7. Het beroep is kennelijk ongegrond.
8. Voor een proceskostenveroordeling bestaat geen aanleiding.

Beslissing

De rechtbank verklaart het beroep ongegrond.
Deze uitspraak is gedaan op 12 februari 2025 door mr. A.J. de Danschutter, rechter, in aanwezigheid van mr. N.F. Kreeftmeijer, griffier, en geanonimiseerd gepubliceerd op
www.rechtspraak.nl.
De uitspraak is bekendgemaakt op:
Informatie over verzet
Als partijen het niet eens zijn met deze uitspraak, kunnen zij een verzetschrift sturen naar de rechtbank waarin zij uitleggen waarom zij het niet eens zijn met deze uitspraak. Het verzetschrift moet worden ingediend binnen zes weken na de dag waarop deze uitspraak is verzonden.

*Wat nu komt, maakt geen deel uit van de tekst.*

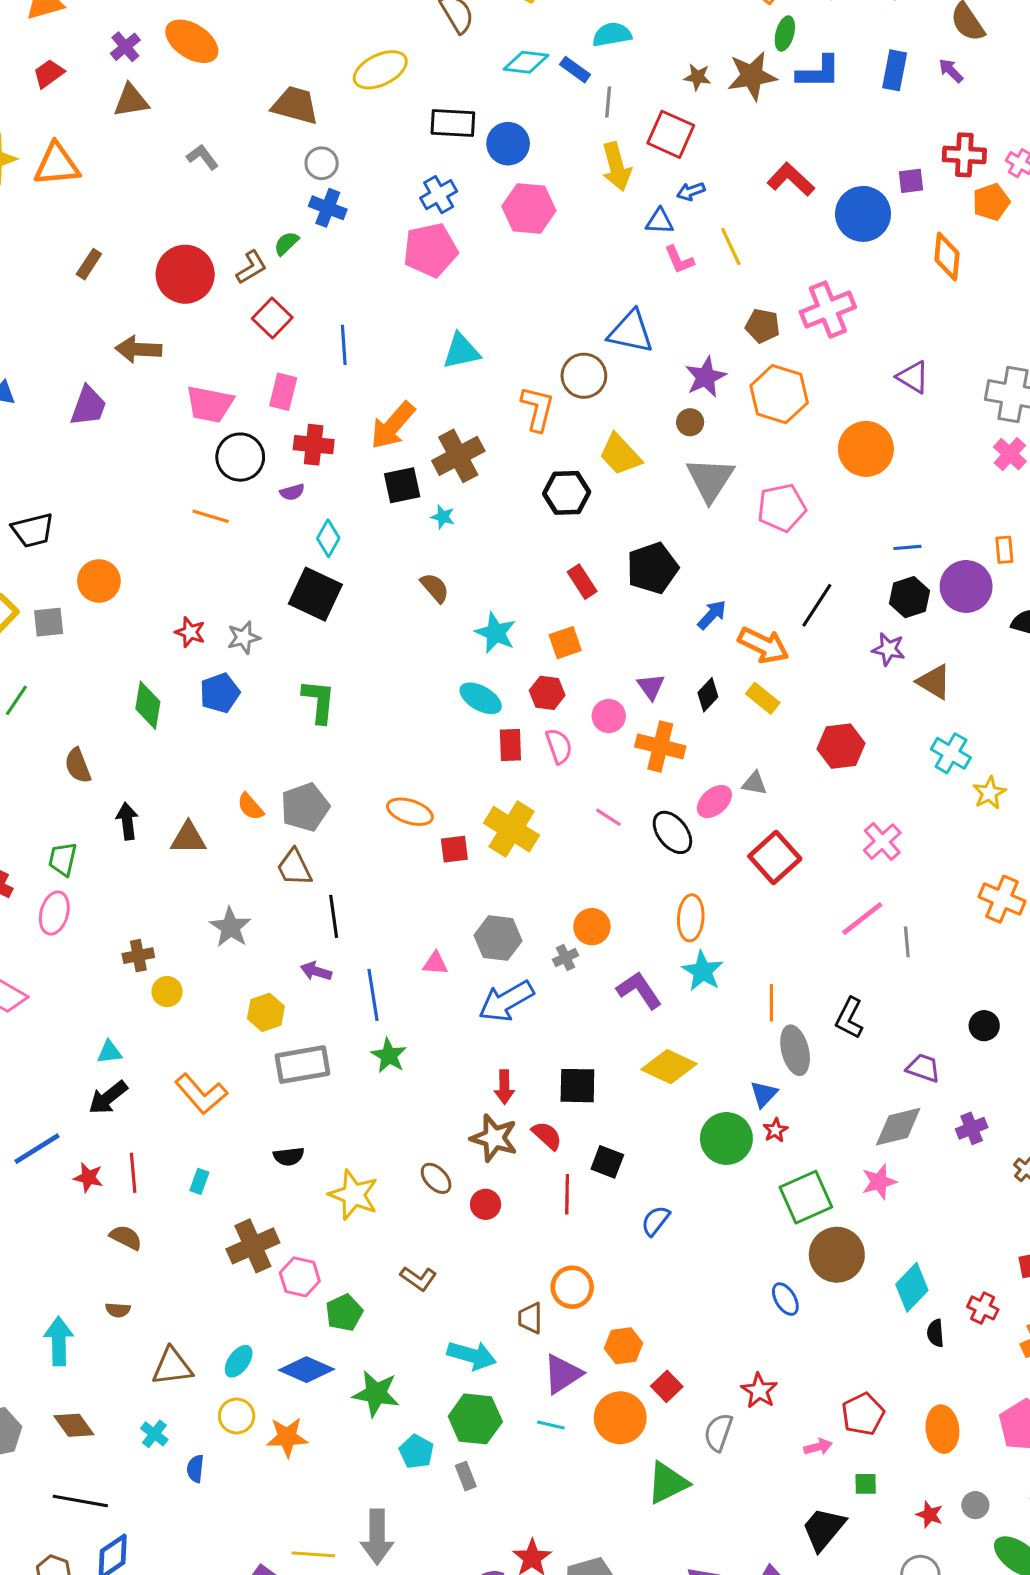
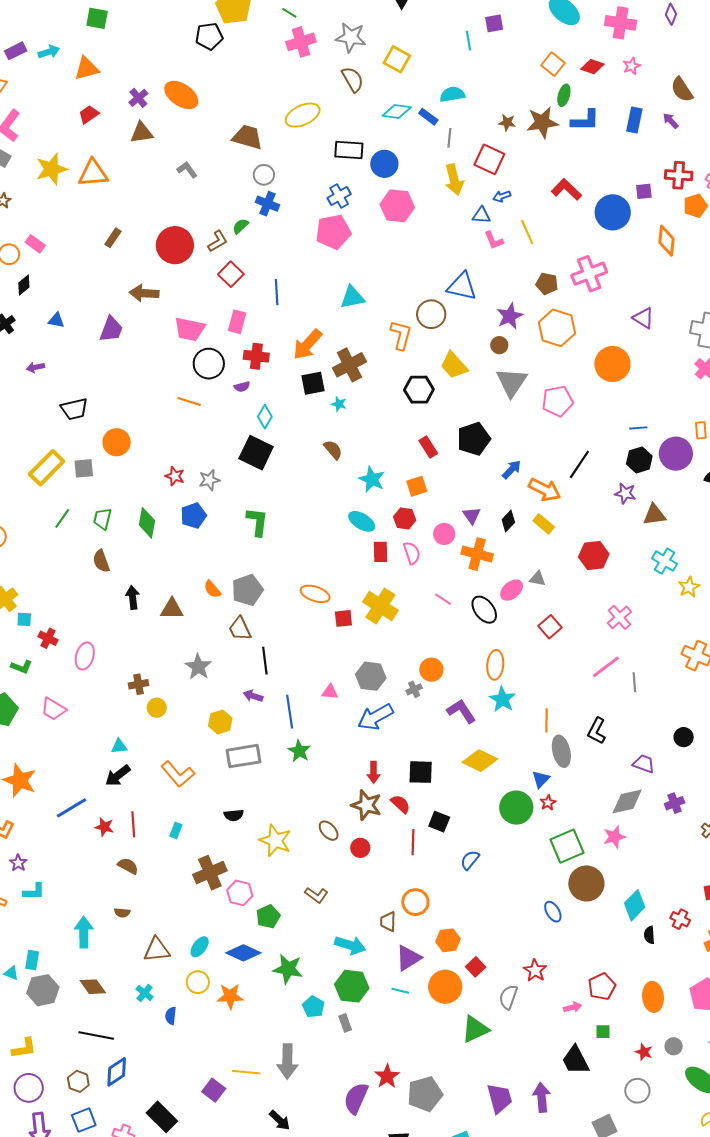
brown triangle: (934, 682) -> (654, 515), turned -40
red square: (775, 858) -> (550, 627), size x0.7
green trapezoid: (63, 859) -> (102, 519), moved
black trapezoid: (824, 1529) -> (575, 1060), turned -68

Als partijen graag een zitting willen om het verzetschrift toe te lichten, moeten zij dit in het verzetschrift vermelden.

Voetnoten

1.Algemene wet bestuursrecht.
2.Vreemdelingenwet 2000.
3.Verordening nr. (EU) 604/2013.
4.Verdrag tot bescherming van de rechten van de mens en de fundamentele vrijheden.
5.Het handvest van de grondrechten van de Europese Unie.
6.Zie de uitspraken van de Afdeling bestuursrechtspraak van de Raad van State (Afdeling) van 16 juni 2021, ECLI:NL:RVS:2021:1256, en 2 augustus 2023, ECLI:NL:RVS:2023:2940.
7.Paragraaf C2/5 van de Vreemdelingencirculaire 2000.
8.Zie de uitspraken van de Afdeling bestuursrechtspraak van de Raad van State 2 mei 2024, ECLI:NL:RVS:2024:1860, onder 1.1, en van 14 augustus 2014, ECLI:NL:RVS:2014:3164.